Nous arrivons dans un bar, une petite rue en dessous d'un escalier, il me fait signe d'entrer, L'odeur d'alcool se mêle rapidement à celle du vomi des étudiants ayants déjà trop bu et pour la première fois. Malgré mon jeune âge, je détestais la société humaine, et en particularité la nouvelles jeunesse, soit la grande majorité des gens en dessous de 25 ans. Ignorant les collégiens alcooliques et les vieux dépressifs, nous passons dans la pièce du fond ou se trouvent déjà lyloo, une jeune sans abris d'environ 30 ans, Fitz, un gamin de 14 ans jeté dehors par sa mère, le mari n'étant pas le père, et un homme, assez vieux, la cinquantaine, les cheveux grisonnant et des rides juste ce qu'il faut pour paraître son âge sans en être fripé. Jack manquait à l'appel mais je ne faisait aucune remarque. J'avais appris en entendant une conversation que les flics l'avaient pris parce qu'il dormais dehors. Ce sont des choses qui arrivent, nous ne le verrons plus. L'homme que je supposait être le vieux Jo pris la parole, son visage me semblais familier et le sourire qui s'y lisait étais chaleureux.

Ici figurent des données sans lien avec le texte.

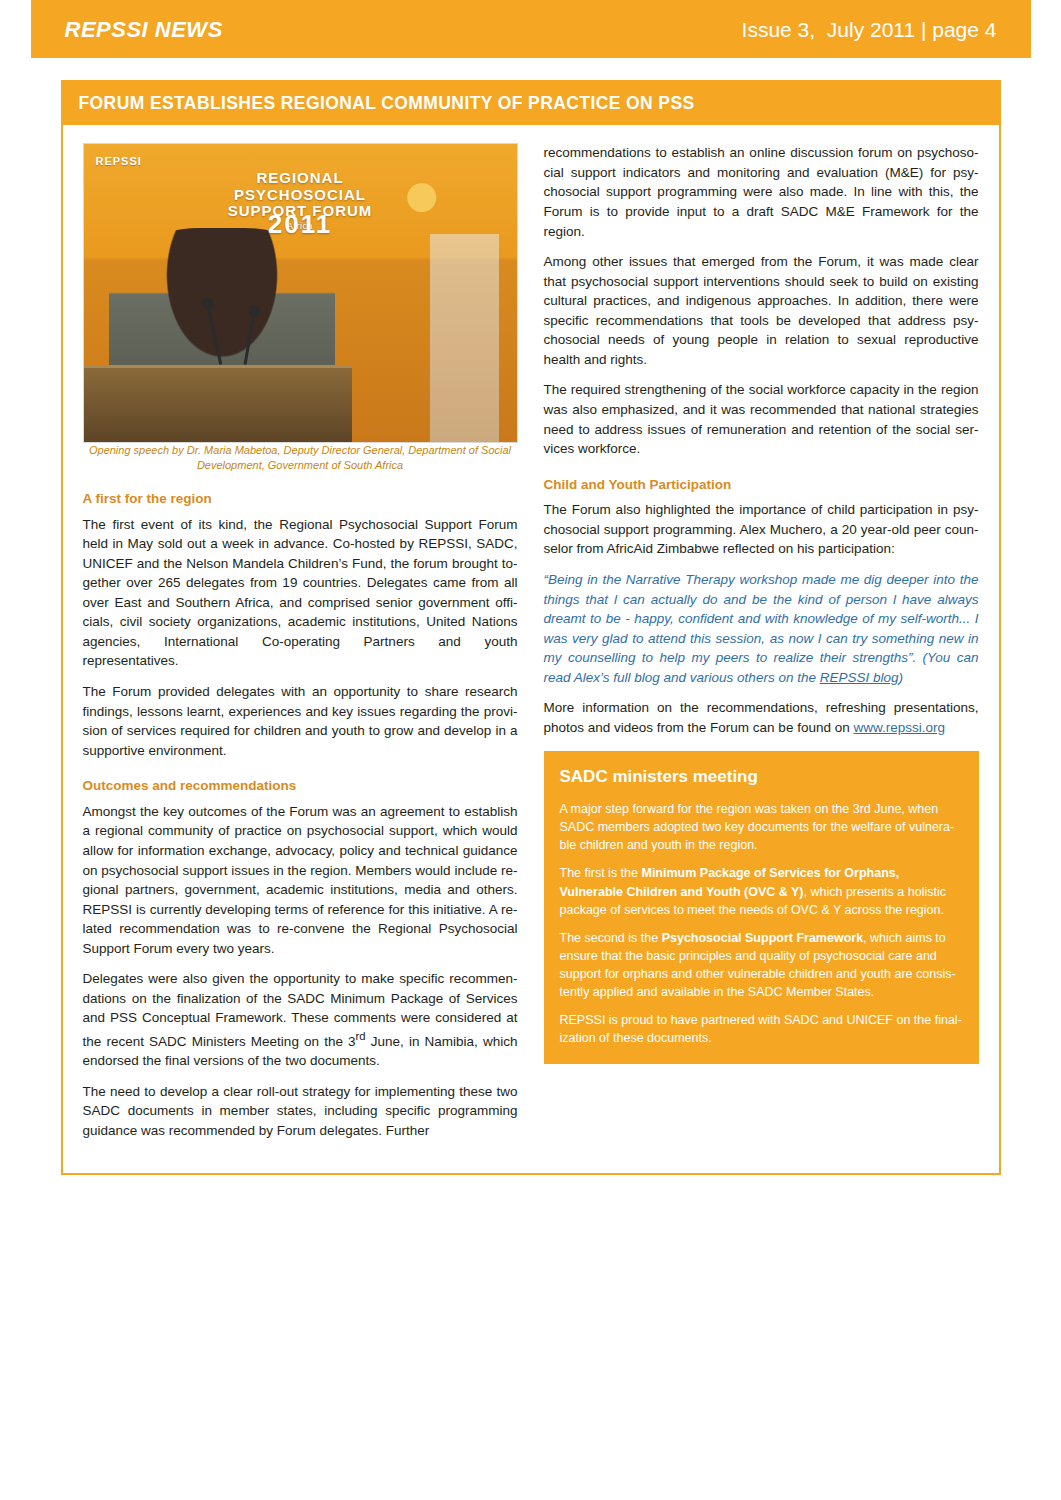REPSSI NEWS
Issue 3, July 2011 | page 4
FORUM ESTABLISHES REGIONAL COMMUNITY OF PRACTICE ON PSS
REPSSI
REGIONAL
PSYCHOSOCIAL
SUPPORT FORUMAfrica
2011
Opening speech by Dr. Maria Mabetoa, Deputy Director General, Department of Social Development, Government of South Africa
A first for the region
The first event of its kind, the Regional Psychosocial Support Forum held in May sold out a week in advance. Co-hosted by REPSSI, SADC, UNICEF and the Nelson Mandela Children’s Fund, the forum brought together over 265 delegates from 19 countries. Delegates came from all over East and Southern Africa, and comprised senior government officials, civil society organizations, academic institutions, United Nations agencies, International Co-operating Partners and youth representatives.
The Forum provided delegates with an opportunity to share research findings, lessons learnt, experiences and key issues regarding the provision of services required for children and youth to grow and develop in a supportive environment.
Outcomes and recommendations
Amongst the key outcomes of the Forum was an agreement to establish a regional community of practice on psychosocial support, which would allow for information exchange, advocacy, policy and technical guidance on psychosocial support issues in the region. Members would include regional partners, government, academic institutions, media and others. REPSSI is currently developing terms of reference for this initiative. A related recommendation was to re-convene the Regional Psychosocial Support Forum every two years.
Delegates were also given the opportunity to make specific recommendations on the finalization of the SADC Minimum Package of Services and PSS Conceptual Framework. These comments were considered at the recent SADC Ministers Meeting on the 3rd June, in Namibia, which endorsed the final versions of the two documents.
The need to develop a clear roll-out strategy for implementing these two SADC documents in member states, including specific programming guidance was recommended by Forum delegates. Further
recommendations to establish an online discussion forum on psychosocial support indicators and monitoring and evaluation (M&E) for psychosocial support programming were also made. In line with this, the Forum is to provide input to a draft SADC M&E Framework for the region.
Among other issues that emerged from the Forum, it was made clear that psychosocial support interventions should seek to build on existing cultural practices, and indigenous approaches. In addition, there were specific recommendations that tools be developed that address psychosocial needs of young people in relation to sexual reproductive health and rights.
The required strengthening of the social workforce capacity in the region was also emphasized, and it was recommended that national strategies need to address issues of remuneration and retention of the social services workforce.
Child and Youth Participation
The Forum also highlighted the importance of child participation in psychosocial support programming. Alex Muchero, a 20 year-old peer counselor from AfricAid Zimbabwe reflected on his participation:
“Being in the Narrative Therapy workshop made me dig deeper into the things that l can actually do and be the kind of person l have always dreamt to be - happy, confident and with knowledge of my self-worth... I was very glad to attend this session, as now I can try something new in my counselling to help my peers to realize their strengths”. (You can read Alex’s full blog and various others on the REPSSI blog)
More information on the recommendations, refreshing presentations, photos and videos from the Forum can be found on www.repssi.org
SADC ministers meeting
A major step forward for the region was taken on the 3rd June, when SADC members adopted two key documents for the welfare of vulnerable children and youth in the region.
The first is the Minimum Package of Services for Orphans, Vulnerable Children and Youth (OVC & Y), which presents a holistic package of services to meet the needs of OVC & Y across the region.
The second is the Psychosocial Support Framework, which aims to ensure that the basic principles and quality of psychosocial care and support for orphans and other vulnerable children and youth are consistently applied and available in the SADC Member States.
REPSSI is proud to have partnered with SADC and UNICEF on the finalization of these documents.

-L'ombre est de retour, elle déploiera bientôt ses ailes

Je me souvenait à présent, le vieux Jo étais un homme qui parlait depuis qu'il étais arrivé, par énigme. Il m'avait appelé l'ombre avant même que je porte ce nom, mais il est resté, plaisant à tout le monde. Je devait énormément de chose à cet homme, ma vie, d'une histoire que je n'étalerais jamais, et mon nom, définissant ma personnalité. Nous ne savions pas qui il était, mais depuis sa venue, il parlais de moi comme si il m'avait connu, comme si je devais faire quelque chose.

-Pourquoi "bientôt" ? 

J'avais parlé sans réfléchir, d'une voix étouffée, comme si j'avais oublié que je savais parler. Le vieux Jo attendais quelque chose, et ce depuis qu'il était arrivé et qu'il nous avait dit en me pointant du doigt "l'ombre, un jour déploiera ses ailes", et nous allions bientôt savoir ce qu'il voulait dire. Nous allions avoir la solution à l'énigme.